Когда Марк Блок в окопах Первой мировой начал наблюдать за слухами, ходившими в прифронтовой полосе, он обратил внимание на то, насколько эти слухи напоминают средневековые — структурой, характером формирования. Воспроизводство условий частично воспроизводило и соответствующие психологические механизмы. Шаламов описывает примерно те же вещи: в тот момент, когда мы позволяем серии элементарных условий — голоду, холоду, золоту — встретиться, в точке встречи возникает лагерь. «Все казалось по-своему настоящим, но не тем, что днем. Это был как бы второй, ночной, облик мира.» И от него в принципе нет у человека защиты.

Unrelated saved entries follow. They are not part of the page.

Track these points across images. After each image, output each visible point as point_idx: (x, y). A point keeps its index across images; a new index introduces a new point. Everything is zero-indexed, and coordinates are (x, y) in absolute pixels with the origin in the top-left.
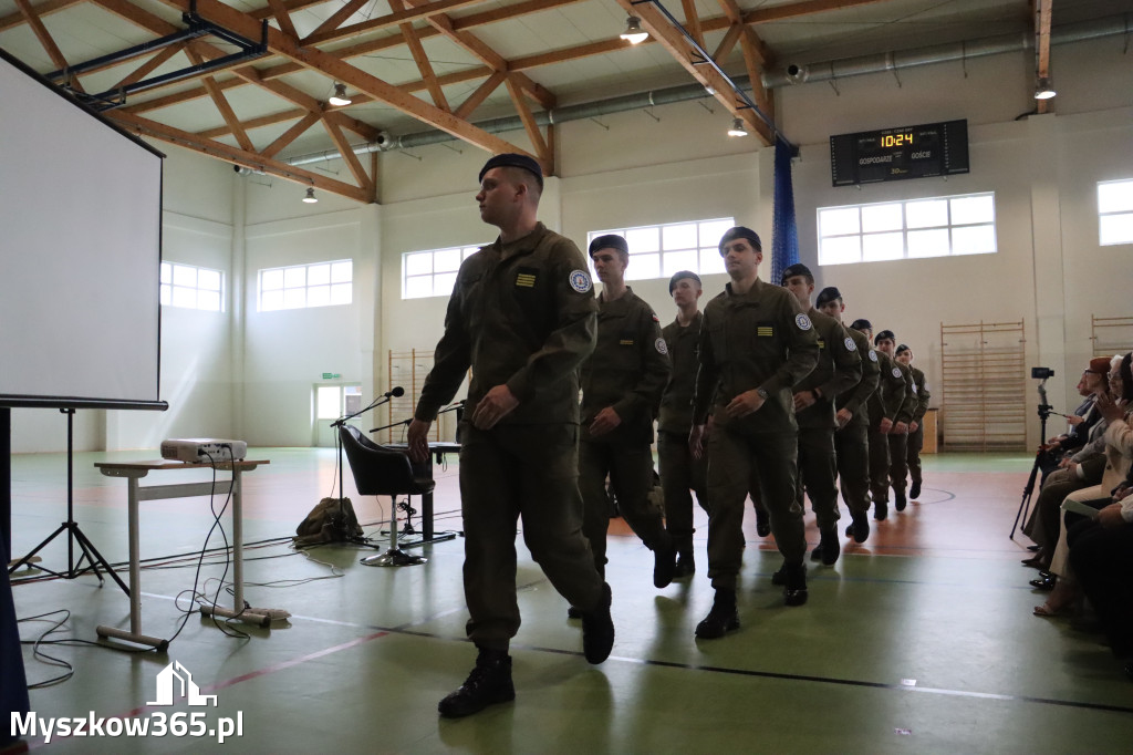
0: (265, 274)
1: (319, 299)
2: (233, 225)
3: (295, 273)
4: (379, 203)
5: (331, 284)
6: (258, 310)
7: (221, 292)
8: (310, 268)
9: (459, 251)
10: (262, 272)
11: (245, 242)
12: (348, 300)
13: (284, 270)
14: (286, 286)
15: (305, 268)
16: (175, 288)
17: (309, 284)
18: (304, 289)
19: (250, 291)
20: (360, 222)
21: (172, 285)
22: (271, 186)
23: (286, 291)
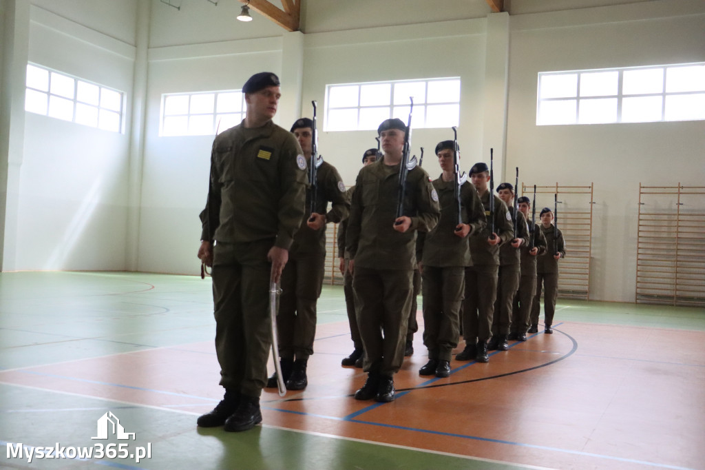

«Человек стал человеком не потому, что он божье созданье, и не потому, что у него удивительный большой палец на каждой руке. А потому, что был он физически крепче, выносливее всех животных...», — продолжает напоминать Шаламов. Человек живет — недолго, но живет — там, где это не по силам никакому иному живому существу — и никакому конструкту и институту. Они все умирают раньше нас, и поэтому нельзя рассчитывать на то, что что бы то ни было — будь то культура, религия, принадлежность к социальному слою, личная этика — вас защитит. Нет, не защитит, они распались на предыдущей стадии. Там, где, перефразируя Леца, конституция сообщества всерьез нарушает конституцию его граждан, результат так же не поддается корректировке на личном уровне, как при пеллагре. Невозможно внутренним усилием восполнить недостаток витаминов группы B — или ликвидировать повреждения, нанесенные этим недостатком. Если очень повезет, то вы умрете раньше, чем дойдете до своей точки распада. Если вы приложите какое-то героическое количество усилий, то этот край наступит у вас позже.

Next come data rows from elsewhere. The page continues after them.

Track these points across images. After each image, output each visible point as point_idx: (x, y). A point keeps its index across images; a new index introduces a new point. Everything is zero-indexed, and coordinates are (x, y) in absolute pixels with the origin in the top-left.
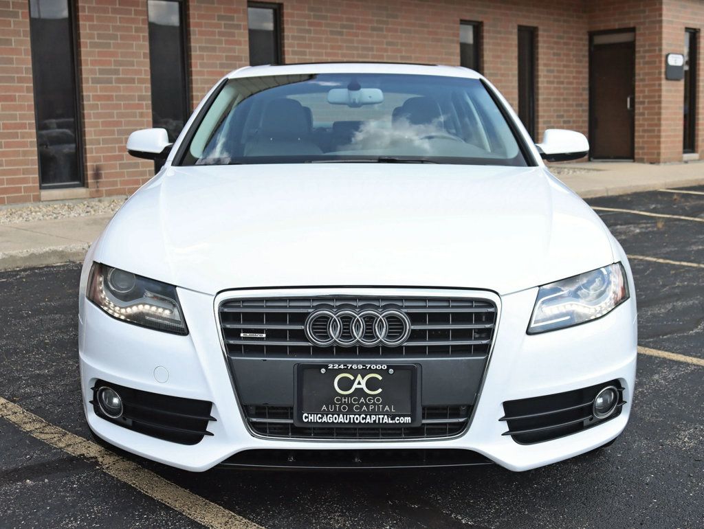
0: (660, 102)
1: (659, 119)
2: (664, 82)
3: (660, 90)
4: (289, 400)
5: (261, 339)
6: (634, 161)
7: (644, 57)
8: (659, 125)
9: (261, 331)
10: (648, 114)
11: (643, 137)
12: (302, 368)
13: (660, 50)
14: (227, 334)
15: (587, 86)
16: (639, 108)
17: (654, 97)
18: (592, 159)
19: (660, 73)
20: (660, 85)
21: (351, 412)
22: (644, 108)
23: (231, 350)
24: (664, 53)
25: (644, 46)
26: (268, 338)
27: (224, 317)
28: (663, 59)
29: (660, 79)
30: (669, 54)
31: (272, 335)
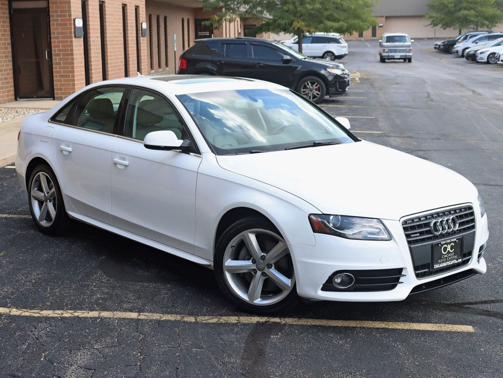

Но надежной защиты не существует. И это не приговор человеку — поэтому я против целого ряда трактовок Шаламова как ницшеанца. Ситуация, с моей точки зрения, обратная. Он размечает территорию вне человека. Которую невозможно освоить, преодолеть. Которую, собственно, бессмысленно преодолевать. Единственное, что человек может сделать — просто туда не попадать. Как в «Последнем бое майора Пугачева». И то это сказочный случай, людям просто очень повезло, они смогли оценить собственную ситуацию здраво. С точки зрения Шаламова — это именно здраво. Жить здесь нельзя.

Это его главная проблема с великой русской литературой, которую он в общем ненавидел до скрежета зубовного. Он ее ненавидел за то, что она не признавала за человеком границ и систематически ставила его в положение, в котором люди оказываться не должны.

Если говорить о Западе, ситуация со всеми этими выборами Cофи, со всеми этическими принципами в лагерных условиях, для Шаламова была совершенно неприемлема в силу тех же причин. Потому что все эти задачи ставились в среде, в которой человек ничего не может решать по определению.

Творчество не сводится к этому никак. То обстоятельство, что он открыл новую стратегию письма, находясь в лагере и говоря о лагере, Шаламова отчасти смущало. Шаламов считал, что писательский дар от дьявола.

Так что это не «или», а «и» в его случае. Я имею в виду политика и поэтика. Если вдруг наше общество увидит историю глазами Шаламова — это будет значить, что произошло либо что-то невероятно хорошее, либо что-то невероятно плохое. Невероятно хорошее, если оно просто естественным развитием дошло до этой идеи, а невероятно плохое, потому что это может означать, что человечество окажется в ситуации, позволяющей заново сделать похожий вывод.